Here is the publisher’s blurb for A Borrowed Man:

It is perhaps a hundred years in the future, our civilization is gone, and another is in place in North America, but it retains many familiar things and structures. Although the population is now small, there is advanced technology, there are robots, and there are clones.

E. A. Smithe is a borrowed person. He is a clone who lives on a third-tier shelf in a public library, and his personality is an uploaded recording of a deceased mystery writer. Smithe is a piece of property, not a legal human.

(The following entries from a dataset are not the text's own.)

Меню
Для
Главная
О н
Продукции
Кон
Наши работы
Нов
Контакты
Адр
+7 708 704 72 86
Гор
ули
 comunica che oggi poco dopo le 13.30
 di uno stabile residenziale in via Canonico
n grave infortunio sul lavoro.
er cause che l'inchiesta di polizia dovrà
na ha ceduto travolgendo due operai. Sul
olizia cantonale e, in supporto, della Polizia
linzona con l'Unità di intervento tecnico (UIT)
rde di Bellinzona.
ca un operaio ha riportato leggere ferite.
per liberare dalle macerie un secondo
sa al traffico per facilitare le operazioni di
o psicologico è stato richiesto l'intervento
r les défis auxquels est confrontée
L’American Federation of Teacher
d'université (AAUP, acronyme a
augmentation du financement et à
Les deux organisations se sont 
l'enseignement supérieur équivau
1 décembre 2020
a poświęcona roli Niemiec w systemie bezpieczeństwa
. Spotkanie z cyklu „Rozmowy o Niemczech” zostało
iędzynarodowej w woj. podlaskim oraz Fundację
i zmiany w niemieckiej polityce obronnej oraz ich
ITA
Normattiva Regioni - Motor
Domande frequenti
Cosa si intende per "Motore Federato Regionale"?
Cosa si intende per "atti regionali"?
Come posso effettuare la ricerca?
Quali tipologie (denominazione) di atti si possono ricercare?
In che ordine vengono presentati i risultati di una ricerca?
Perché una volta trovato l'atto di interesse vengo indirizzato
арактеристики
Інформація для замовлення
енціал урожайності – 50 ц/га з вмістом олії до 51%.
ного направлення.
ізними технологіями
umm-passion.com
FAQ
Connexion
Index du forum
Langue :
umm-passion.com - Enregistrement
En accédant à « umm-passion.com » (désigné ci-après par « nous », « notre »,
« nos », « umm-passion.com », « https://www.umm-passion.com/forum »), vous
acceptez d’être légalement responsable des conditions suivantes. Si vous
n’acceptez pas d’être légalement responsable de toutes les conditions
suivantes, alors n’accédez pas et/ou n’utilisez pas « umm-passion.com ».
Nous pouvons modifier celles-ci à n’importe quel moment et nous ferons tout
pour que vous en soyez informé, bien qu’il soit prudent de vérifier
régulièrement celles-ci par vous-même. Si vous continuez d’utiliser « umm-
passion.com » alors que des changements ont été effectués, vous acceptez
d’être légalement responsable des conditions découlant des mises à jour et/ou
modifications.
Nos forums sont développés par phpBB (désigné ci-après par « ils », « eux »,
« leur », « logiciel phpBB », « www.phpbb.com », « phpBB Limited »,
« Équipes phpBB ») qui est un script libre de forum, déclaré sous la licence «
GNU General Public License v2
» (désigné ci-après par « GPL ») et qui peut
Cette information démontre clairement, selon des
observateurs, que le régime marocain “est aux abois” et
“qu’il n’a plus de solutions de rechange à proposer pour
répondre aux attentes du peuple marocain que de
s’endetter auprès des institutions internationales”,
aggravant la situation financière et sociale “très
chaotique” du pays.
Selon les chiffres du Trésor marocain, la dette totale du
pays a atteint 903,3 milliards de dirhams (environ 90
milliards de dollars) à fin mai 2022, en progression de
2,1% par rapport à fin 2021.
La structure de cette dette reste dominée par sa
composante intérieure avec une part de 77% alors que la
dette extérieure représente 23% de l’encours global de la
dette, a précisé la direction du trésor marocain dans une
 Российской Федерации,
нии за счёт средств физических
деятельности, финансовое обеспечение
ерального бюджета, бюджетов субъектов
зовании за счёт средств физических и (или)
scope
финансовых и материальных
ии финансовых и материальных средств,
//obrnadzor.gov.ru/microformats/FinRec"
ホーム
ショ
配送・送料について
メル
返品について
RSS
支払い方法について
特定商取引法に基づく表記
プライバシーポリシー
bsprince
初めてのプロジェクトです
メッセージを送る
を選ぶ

A wealthy patron, Colette Coldbrook, takes him from the library because he is the surviving personality of the author of Murder on Mars. A physical copy of that book was in the possession of her murdered father, and it contains an important secret, the key to immense family wealth. It is lost, and Colette is afraid of the police. She borrows Smithe to help her find the book and to find out what the secret is. And then the plot gets complicated.

Links roundup:

Wolfe at Balticon 50

Maryland’s Balticon SF convention will be celebrating its 5oth anniversary in 2016. George RR Martin is the Guest of Honor (GoH) but as part of the celebrations, the convention has also invited back every living past GoH.

Gene Wolfe, who was GoH at Balticon 40, is due to be among those attending.

The convention runs on the USA’s Memorial Day Weekend, 27-30 May 2016. Further details are available on the Balticon website.